*** A brave new cyber-world | THE DAILY TRIBUNE | KINGDOM OF BAHRAIN

A brave new cyber-world

Manama : The MENA Centre for Investment was launched in 2006 by the Bahrain Economic Development Board to promote results-oriented policy dialogue between MENA and OECD practitioners. The Centre jointly with International School of Engineering (INSOFE), counted among the top three in Big-Data Education along with Columbia and Stanford Universities, will be conducting Big Data Analytics training in the Kingdom. 

Dr. Dakshinamurthy Kolluru, president of INSOFE and advisor for multiple start‐ups in Data Science speaks to DT News about Big Data and its importance. Here are some excerpts from the interview:

 

Big Data is not a term familiar to all. What could be an appropriate real life example to demonstrate this concept?

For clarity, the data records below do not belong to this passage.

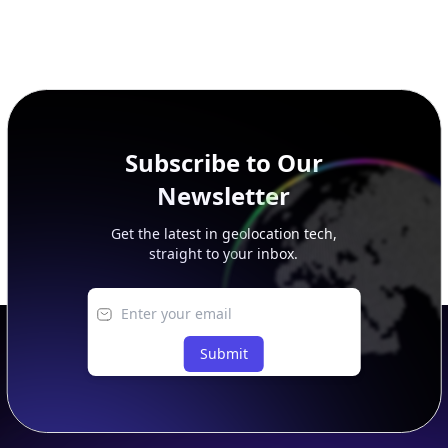
Subscribe to Our
Newsletter
Get the latest in geolocation tech,
straight to your inbox.
Submit
Footer
APIs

The most straight-forward example is Google search. For any keyword that you type in, Google searches 100s of billions of records in a second and sorts them appropriately and delivers. Google is able to do this using Big Data technologies.  It is not just in Google and Facebook that people use Big Data. 

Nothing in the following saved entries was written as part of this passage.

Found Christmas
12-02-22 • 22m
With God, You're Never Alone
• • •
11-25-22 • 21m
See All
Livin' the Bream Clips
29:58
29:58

Let us say a telecom company wants to identify the time of the day customers are talking more so that they can enhance capacity. Let us say they have 10 million subscribers and they need to check the talking patterns across every hour of the day for the past 12 months to calculate this. They will have to look at 10 million people 24x365, covering more than 8 billion records.  

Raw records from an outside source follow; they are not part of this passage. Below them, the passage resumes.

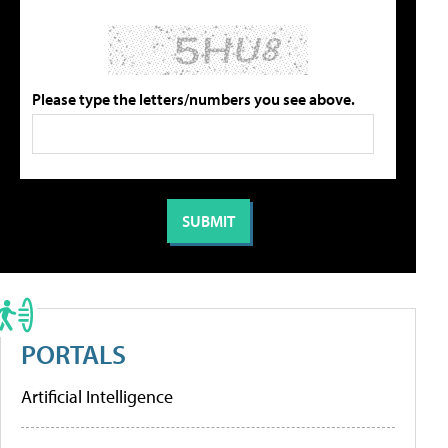
Please type the letters/numbers you see above.
PORTALS
Artificial Intelligence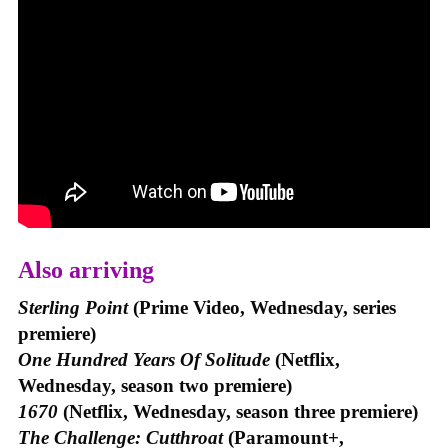
Also arriving
Sterling Point
(Prime Video, Wednesday, series
premiere)
One Hundred Years Of Solitude
(Netflix,
Wednesday, season two premiere)
1670
(Netflix, Wednesday, season three premiere)
The Challenge: Cutthroat
(Paramount+,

Previously, companies could simply not handle such data. But today, this can be done in almost real time. 

 

The training course brochure of the upcoming MENA-INSOFE programme promises to cover a host of deep topics like open data, machine learning, past mistakes in decision making: particularly in economics, data mining and neural networks. Who should be attending this course? Is it designed for senior executives in public and private sector?

We will teach a lot of concepts and also provide training on tools that help them execute these well. So, this programme is well suited for mid-level and senior executives, who want to be more cutting edge in their jobs.

 

In his book Rise of the Robots: Technology and the Threat of a Jobless Future released last year, Martin Ford warns about a future of mass unemployment. The ability of machines and ability to grow their intelligence on their own by delving deep into Big Data are discussed. How do you see this?

When steam engines came in, people were worried about loss of jobs. Industrialisation created more jobs than any time in the history and led to unprecedented economic growth. 

When computerisation came in 1980s, people again thought jobs would be lost. But the past three decades saw many poor countries becoming economically vibrant, thanks to IT industry. 

New technologies create more jobs, push faster development and growth. The challenge would not be lack of jobs. The challenge would be lack of skilled people to do these new-age jobs. Hence, we must focus on developing these skills and take the technologies under our control. That is the goal of MENA-INSOFE programmes.

 

What are the essential skills for the future? Can future generation choose to learn coding?

Statistical thinking and software programming should be as essential as physics and chemistry in education.

 

How should our education system incorporate the effects of this change? What can be done better to prepare our future generation for the challenge? How can we incorporate courses like this into our school and
college education?

Mathematics, statistics and programming curriculum must be applied. Children should see them and learn them in context. Global collaborations and government support will be essential to bring these changes.

 

What measurable impact will your programme have on its participants? How will it help them in their career?

After the programme, every participant will be able to take relevant data and come up with interesting insights. They will be able to interpret complex models and their results intuitively. They will be able to visualise the results in a way the non-practitioners of data can understand. Most importantly, they will be able to apply these in their day-to-day work.